A Roma, tavola rotonda “Italy & Africa Partners in business”

Roma – Il presidente Gian Mario Spacca è intervenuto alla tavola rotonda “Italy & Africa Partners in business” organizzata a Roma dal Ministero per lo sviluppo economico.
L’evento rappresenta un passaggio cruciale del Piano Africa nazionale, che ha l’obiettivo di migliorare le relazioni economiche e commerciali con il continente sub-sahariano.

Il presidente Gian Mario Spacca ha sottolineato che il diritto a una vita dignitosa non può essere negato a nessuno.  “Purtroppo non è così e questo non può
lasciarci indifferenti. Oggi si parla di Africa, ma è vero anche per altre realtà.

Come Regione stiamo facendo la nostra parte ed aderiamo volentieri ad un progetto nazionale sull’Africa.

Molte persone non hanno diritto all’acqua, a produrre cibo.  Non hanno il diritto all’istruzione e al lavoro. Quello che possiamo fare è aiutare a crescere, lasciando loro il
protagonismo, rispettando la loro cultura, nella consapevolezza che nessuno di noi può avere la verità in tasca. Solo se il nostro approccio al problema sarà rispettoso e
umile potremo fare molto. Al di là dei necessari progetti e aiuti anche economici che potremo mettere in campo.”

Sono in programma interventi del sindaco di Roma, Alemanno, del Ministro degli Esteri, Frattini, del vice presidente della Commissione europea, Tajani, del vice ministro per lo Sviluppo
economico, Urso. Diverse le testimonianze istituzionali dei paesi africani, tra cui il presidente della Repubblica del Senegal, Wade.

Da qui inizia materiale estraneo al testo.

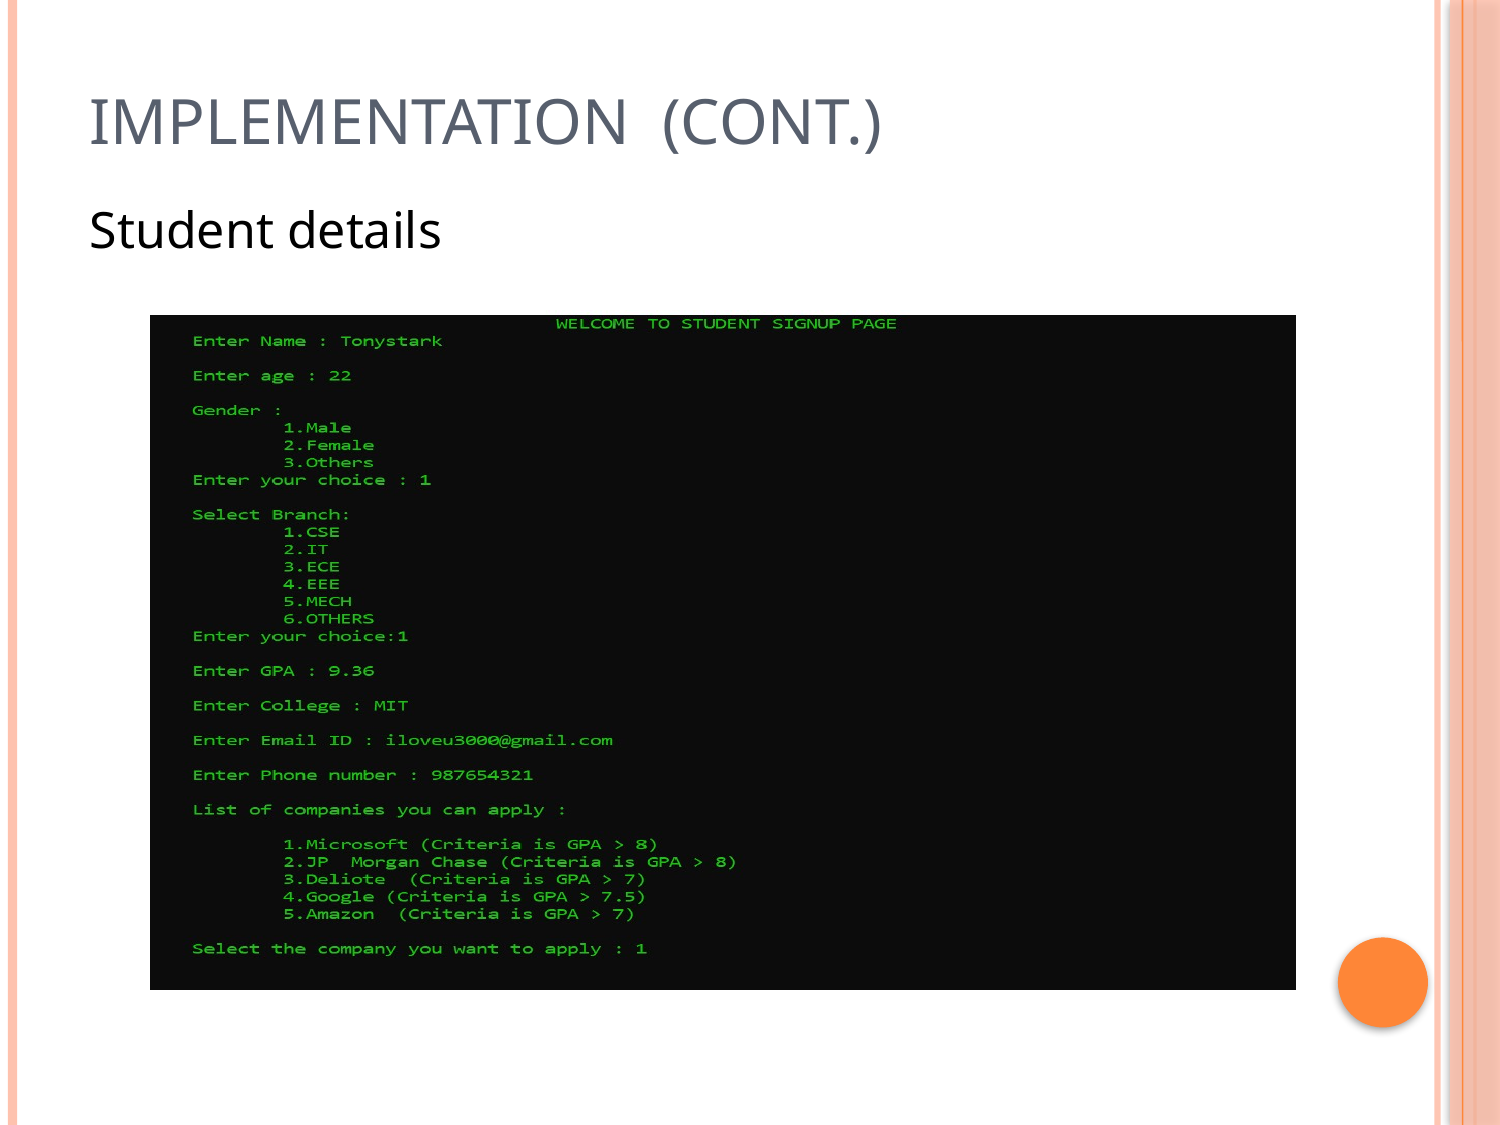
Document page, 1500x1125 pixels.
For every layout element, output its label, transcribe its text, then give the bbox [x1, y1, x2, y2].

Questa iniziativa anticipa un lavoro che avrà il suo momento clou a novembre con un grande meeting sul Pianeta Africa. Evento che viene preparato dal sottosegretario Urso e che vede la
Regione Marche protagonista.  

Dal 2004 al 2008 la Regione Marche ha destinato oltre un milione e mezzo di euro al finanziamento di progetti di cooperazione allo sviluppo e solidarietà in Africa, interventi realizzati
in gran parte con la collaborazione e su iniziativa di associazioni e Ong che operano sul territorio marchigiano.

Attraverso il Piano 2007-2009, la Regione ha definito gli obiettivi su cui orientare le attività di cooperazione. Prioritaria la promozione della valorizzazione delle competenze maturate
dai soggetti del territorio che porti al consolidamento di un Sistema regionale della cooperazione decentrata, in cui le eccellenze locali trovino compiuta espressione grazie al ruolo di
coordinamento della Regione.

Gli obiettivi di sviluppo sostenibile, propri del modello marchigiano, rappresentano il contributo più importante che la Regione può offrire ai propri partner nei Paesi in via di
sviluppo, con altrettanto importanti ricadute che questi rapporti di cooperazione possono generare sul territorio regionale e sul tessuto economico e sociale delle Marche.